My main concern is safety, because I know for a fact we get strong lightning here by the scars on the trees.
I think I need to bond-solder some super thick wire to- to tie the two ground rods we had put in when we upgraded our electric service to a 'shack' antenna entrance plate, which must be made out of a big chunk of solid copper. (where to get? - or would the thick copper sheeting that I have (but thin enough to be bendable) be okay? I do have one piece of copper large enough for a bunch of larger antenna connectors (it currently has a bunch of small ones on it already) which I could use for now.

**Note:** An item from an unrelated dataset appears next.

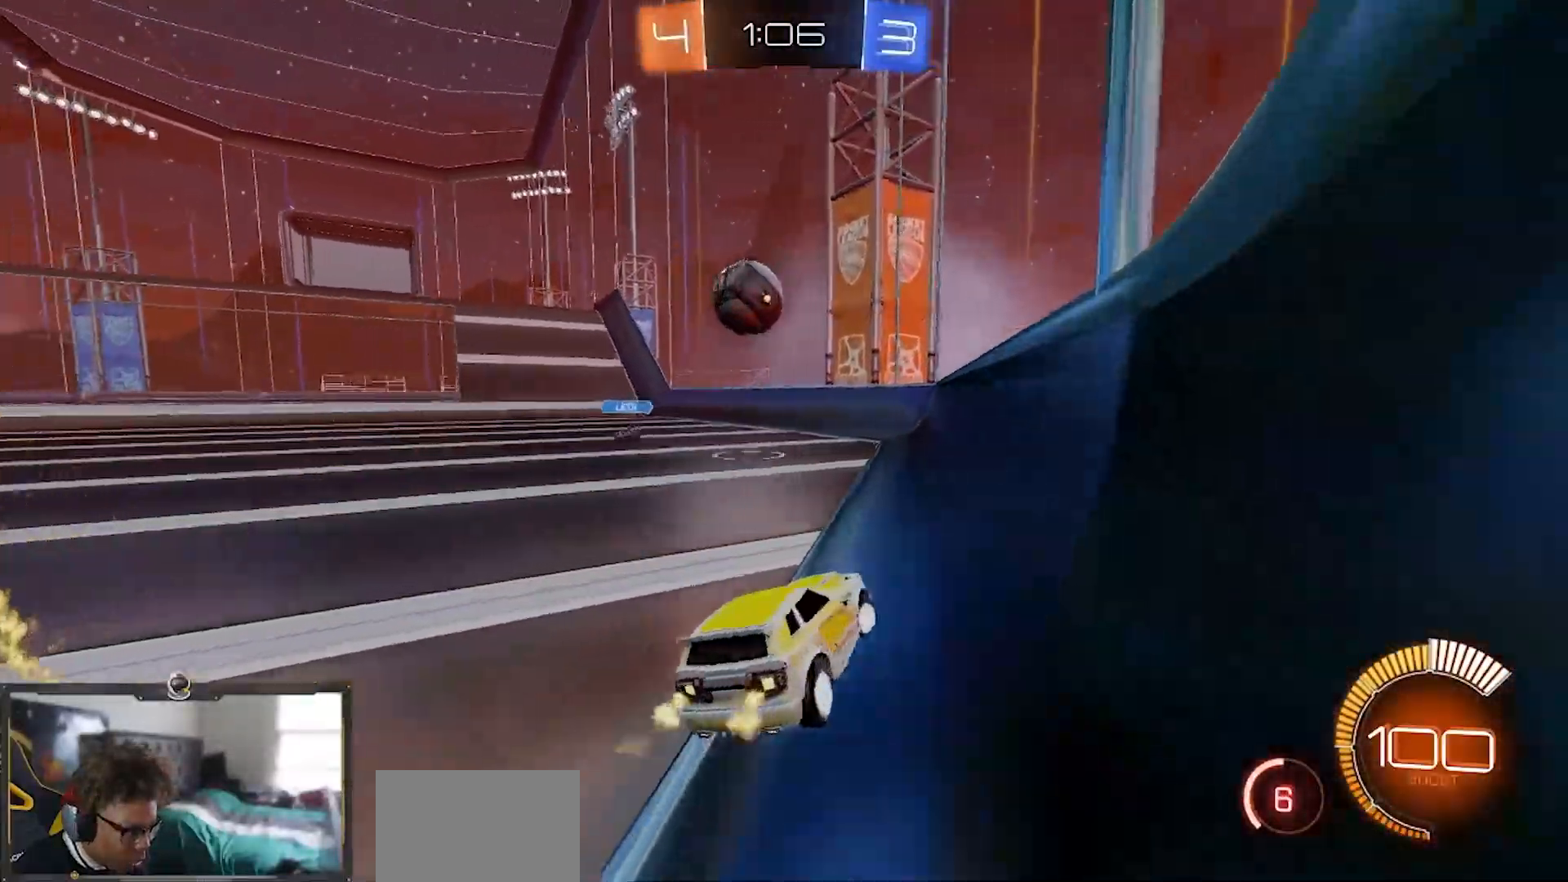
{"buttons": ["R1", "R2"], "left_stick": "right", "right_stick": "center", "events": [[50, "L1", "down"], [151, "L1", "up"], [384, "R1", "down"]]}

I can put in additional ground rods too. I just don't want to spend money to have somebody come out and do it when I can do it myself. Maybe to check it if the code requires that. That would be okay.
I'd rather spend the money on more copper pipe to hammer into the ground and wire to connect it all together. Wire between house ground and antenna base ground? That's likely to be long and costly.
The tree I am going to put my antenna into has already been struck by lightning once.
I live less than a kilometer from a ridge which is one of the main north south 'mountains' in the area and if I lived there I would have a commanding view in all directions of the entire tri-state area. (NY, NJ and CT) Commercial tower providers exist along that ridge, its that good of a view. Unfortunately I am down a fair bit and behind it so I have to go on a hike and up a bit of a hill as well, to enjoy such a view (Or buy a big tower! Too big, price wise for me now.)
We don't have the view, but we do get the lightning. And we do have the volcanic rock too. The crappiest grounding anywhere?
Maybe not. There is also clay here which isn't so bad from what I have read. The soil here was likely deposited here by glaciation and so its a mix of all sorts of stuff from north of here that was carried southward.
But it seems as if its perhaps not so good from the RF noise and failure of my attempts so far to get rid of it fully.
tkamiya, have you tried putting a "unun" there where your long wire antenna starts? You might want to give that a shot - a 9:1 unun. Receive especially would definitely be quieter with an Unun- there connecting your (transceiver)and coax to the long wire+ground.